QUOTED PASSAGE —

□ □ □ □ □

We don’t yet know what lies in store for us–I

30 Mar, 2023

The Muslims of the subcontinent of India got an independent state for themselves in 1947. Unfortunately, however, the party leading the demand for Partition of India, the All India Muslim League, never had any concrete and comprehensive economic plan for a separate state. But the Indian National Congress had one in the form of ‘Karachi Plan’.

The leadership in All India Muslim League, including its Quaid, belonged to the legal community but not a single person in the initial team had any sufficient background in economics and finance.

Thus the first finance in-charge or someone with overall responsibility was adopted from the bureaucracy. This umbilical defect has not been corrected in the last seventy five (75) years and even today when the country is in a serious economic impasse the elite as well the masses do not attribute it to lack of economic planning.

Pakistan’s political and economic crises in 2023 are not the result of any particular event of the recent past. It is the accumulated result of the actions taken in the past, especially after 2000. The biggest politico-economic event in the history of Pakistan is the secession of its eastern wing in 1971.

There are hundreds of thousands of pages of books and other publications seeking to explain what actually led to that profoundly grim event in the history of the country; nobody, however, is ready to make a serious intellectual effort to find out whether or not economic injustice was one of the principal reasons behind the secession of the then East Pakistan. In short, they were, rightly or wrongly, not happy with the economic policies framed and pursued by the state dominated by the people from the western wing of the country.

Same is the case again in 2023. There is a serious fear of the unknown but there is no concrete or firm action except more and more blame games. Economics and finance, unlike many other subjects, relate to the future events.

A day that has passed becomes irrelevant. With each new day there is a need for food, medicine, education, housing, security and transport. All these ‘worldly’ things are essential for a human being. Every society is required to provide the basic necessities to its peoples on a daily basis.

□ □ □ □ □

PROVIDED DATA —

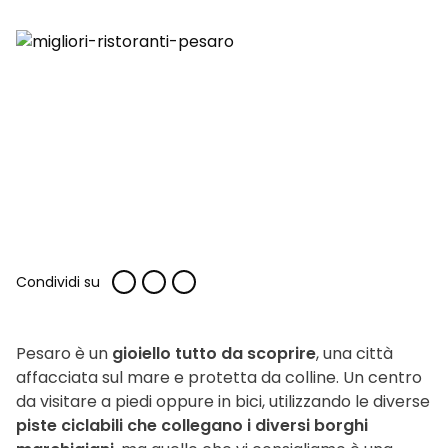
Condividi su
Pesaro è un
gioiello tutto da scoprire
, una città
affacciata sul mare e protetta da colline. Un centro
da visitare a piedi oppure in bici, utilizzando le diverse
piste ciclabili che collegano i diversi borghi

□ □ □ □ □

REQUIRED ACTION A — How would you say this sentence from the Pakistan economy article in Spanish: "A day that has passed becomes irrelevant."
REQUIRED ACTION B — Could you write out everything from "The leadership in" down to "wing in 1971." in the Pakistan economy article, swapping "bureaucracy" for "civil service"?
REQUIRED ACTION C — According to the Pakistan economy article, in what year did the country's eastern wing secede?
Work only from the Pakistan economy article, not from the listing.

ANSWER AREA A — Un día que ha pasado se vuelve irrelevante.

ANSWER AREA B —
The leadership in All India Muslim League, including its Quaid, belonged to the legal community but not a single person in the initial team had any sufficient background in economics and finance.

Thus the first finance in-charge or someone with overall responsibility was adopted from the civil service. This umbilical defect has not been corrected in the last seventy five (75) years and even today when the country is in a serious economic impasse the elite as well the masses do not attribute it to lack of economic planning.

Pakistan’s political and economic crises in 2023 are not the result of any particular event of the recent past. It is the accumulated result of the actions taken in the past, especially after 2000. The biggest politico-economic event in the history of Pakistan is the secession of its eastern wing in 1971.

ANSWER AREA C — 1971